Changement par le bas ou changement par le haut ? 

  

Des revendications des jeunes mauritaniens  ont été brandies  ce jour 25 février 2011.  Changement de régime ou la réforme  de ce dernier, telles sont les  nouvelles requêtes.  

Désormais,  le monde arabe change avec une vitesse de  croisière qui surprend.  Les systèmes défaillants de ce monde   tendront certainement  vers la  disparition,  soit à travers le chaos, soit à travers un changement évolutif par le bas ou par le haut.  En bref par la force  ou par la raison, un changement se manifeste dans les  rues  des pays arabes. 

Qu’on le  veille ou non face à la situation des crises économiques, la rareté des ressources, le chômage  et la mondialisation via notamment  les medias,   les peuples aspirent à la liberté et à la justice sociale. Ceci dit, la séparation formelle des pouvoirs et la mise en place d’un système de gouvernance par le bas s’impose désormais   avec acuité. C’est l’ère des systèmes performants acceptés et acceptables par tous et toutes.   
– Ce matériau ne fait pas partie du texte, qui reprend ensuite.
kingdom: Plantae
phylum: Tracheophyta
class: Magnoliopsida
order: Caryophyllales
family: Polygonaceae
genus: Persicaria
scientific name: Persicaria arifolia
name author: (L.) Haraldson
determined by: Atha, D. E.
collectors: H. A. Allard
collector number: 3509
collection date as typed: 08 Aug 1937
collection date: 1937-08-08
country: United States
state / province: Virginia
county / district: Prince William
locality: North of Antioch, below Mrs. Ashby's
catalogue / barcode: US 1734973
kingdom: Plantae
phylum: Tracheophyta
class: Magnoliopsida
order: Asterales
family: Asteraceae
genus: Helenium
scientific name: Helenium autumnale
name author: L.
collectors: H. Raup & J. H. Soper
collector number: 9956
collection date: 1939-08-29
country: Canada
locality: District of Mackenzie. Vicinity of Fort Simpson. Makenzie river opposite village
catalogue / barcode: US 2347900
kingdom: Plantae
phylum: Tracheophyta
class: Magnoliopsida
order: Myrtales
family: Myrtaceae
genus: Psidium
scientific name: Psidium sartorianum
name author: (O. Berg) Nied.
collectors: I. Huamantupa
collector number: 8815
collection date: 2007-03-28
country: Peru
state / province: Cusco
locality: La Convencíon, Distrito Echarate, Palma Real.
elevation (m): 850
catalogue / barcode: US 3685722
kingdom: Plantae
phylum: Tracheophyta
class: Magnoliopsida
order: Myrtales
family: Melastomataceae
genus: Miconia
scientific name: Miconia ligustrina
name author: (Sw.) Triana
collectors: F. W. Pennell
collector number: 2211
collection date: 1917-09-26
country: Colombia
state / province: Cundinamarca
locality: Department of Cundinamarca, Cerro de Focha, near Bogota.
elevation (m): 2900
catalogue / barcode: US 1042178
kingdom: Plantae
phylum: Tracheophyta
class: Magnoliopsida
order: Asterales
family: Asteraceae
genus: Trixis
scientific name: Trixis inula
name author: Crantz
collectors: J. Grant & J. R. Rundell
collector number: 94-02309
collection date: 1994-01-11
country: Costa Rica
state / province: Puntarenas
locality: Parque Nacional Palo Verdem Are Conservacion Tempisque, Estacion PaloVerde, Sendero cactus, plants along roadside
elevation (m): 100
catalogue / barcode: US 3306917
Ici en Mauritanie, le système demeure celui de la personnification de la décision.  

A cet égard, la classe moyenne source de développement  est complètement écartée voire écrasée. Celle-ci   n’est  guère représentée  spontanément  au sein de partis.  

 La représentativité partisane   reste souvent guidée, sans contraste, par l’esprit du clan.   

Cette classe  se trouve, pour ainsi dire,   menacée par le monde tel qu’il est.  Elle  n’a plus, faute d’équité, les éléments nécessaires pour suivre le rythme de vie mondialisé.  

  

L’écart entre les riches et les pauvres demeure un signe fort de cette situation alarmante. Les  plus riches s’enrichissent, semble-t-il,  bizarrement de plus en plus, quant aux pauvres ils s’appauvrissent amèrement. 

Le risque est-il, par ailleurs,  que les  prochaines élections peuvent écarter l’opposition et restreindre le débat entre une majorité qui représente un système qui  ne  s’intéresse qu’aux postes politiques  et aux  nominations sans être guidée sérieusement  par les intérêts de la population.    

L’opposition elle-même est affaiblie  par un mécanisme à la fois  réactif  et réactionnaire se matérialisant   par la mise à l’ écart  des intérêts du simple citoyen. Des opposants et membres de la société civile   ont en grande partie un statut de bourgeois. Leur lutte  n’est en apparence qu’une manière d’assurer  un mode de vie particulier pour les leurs et pour eux mêmes.  

 Tel  système socio- politique ne permet guère l’unification de la population par contre il tend  à la désunir. Ce   qui sert, évidement,   l’intérêt d’une classe minoritaire dominante. Celle-ci  tire profit    en véhiculant un discours instrumentalisant  les couches majoritaires et  défavorisées.      

 Cela étant,   dirigeants,  décideurs, responsables, militants, leaders d’opinion   (Président de la république,  députés ,   hauts  fonctionnaires de l’armée, hommes d’affaires, journalistes, universitaires    etc.) sont les premiers  à être  soumis à la volonté du changement , à être des agents aux services de la nation  et non le contraire.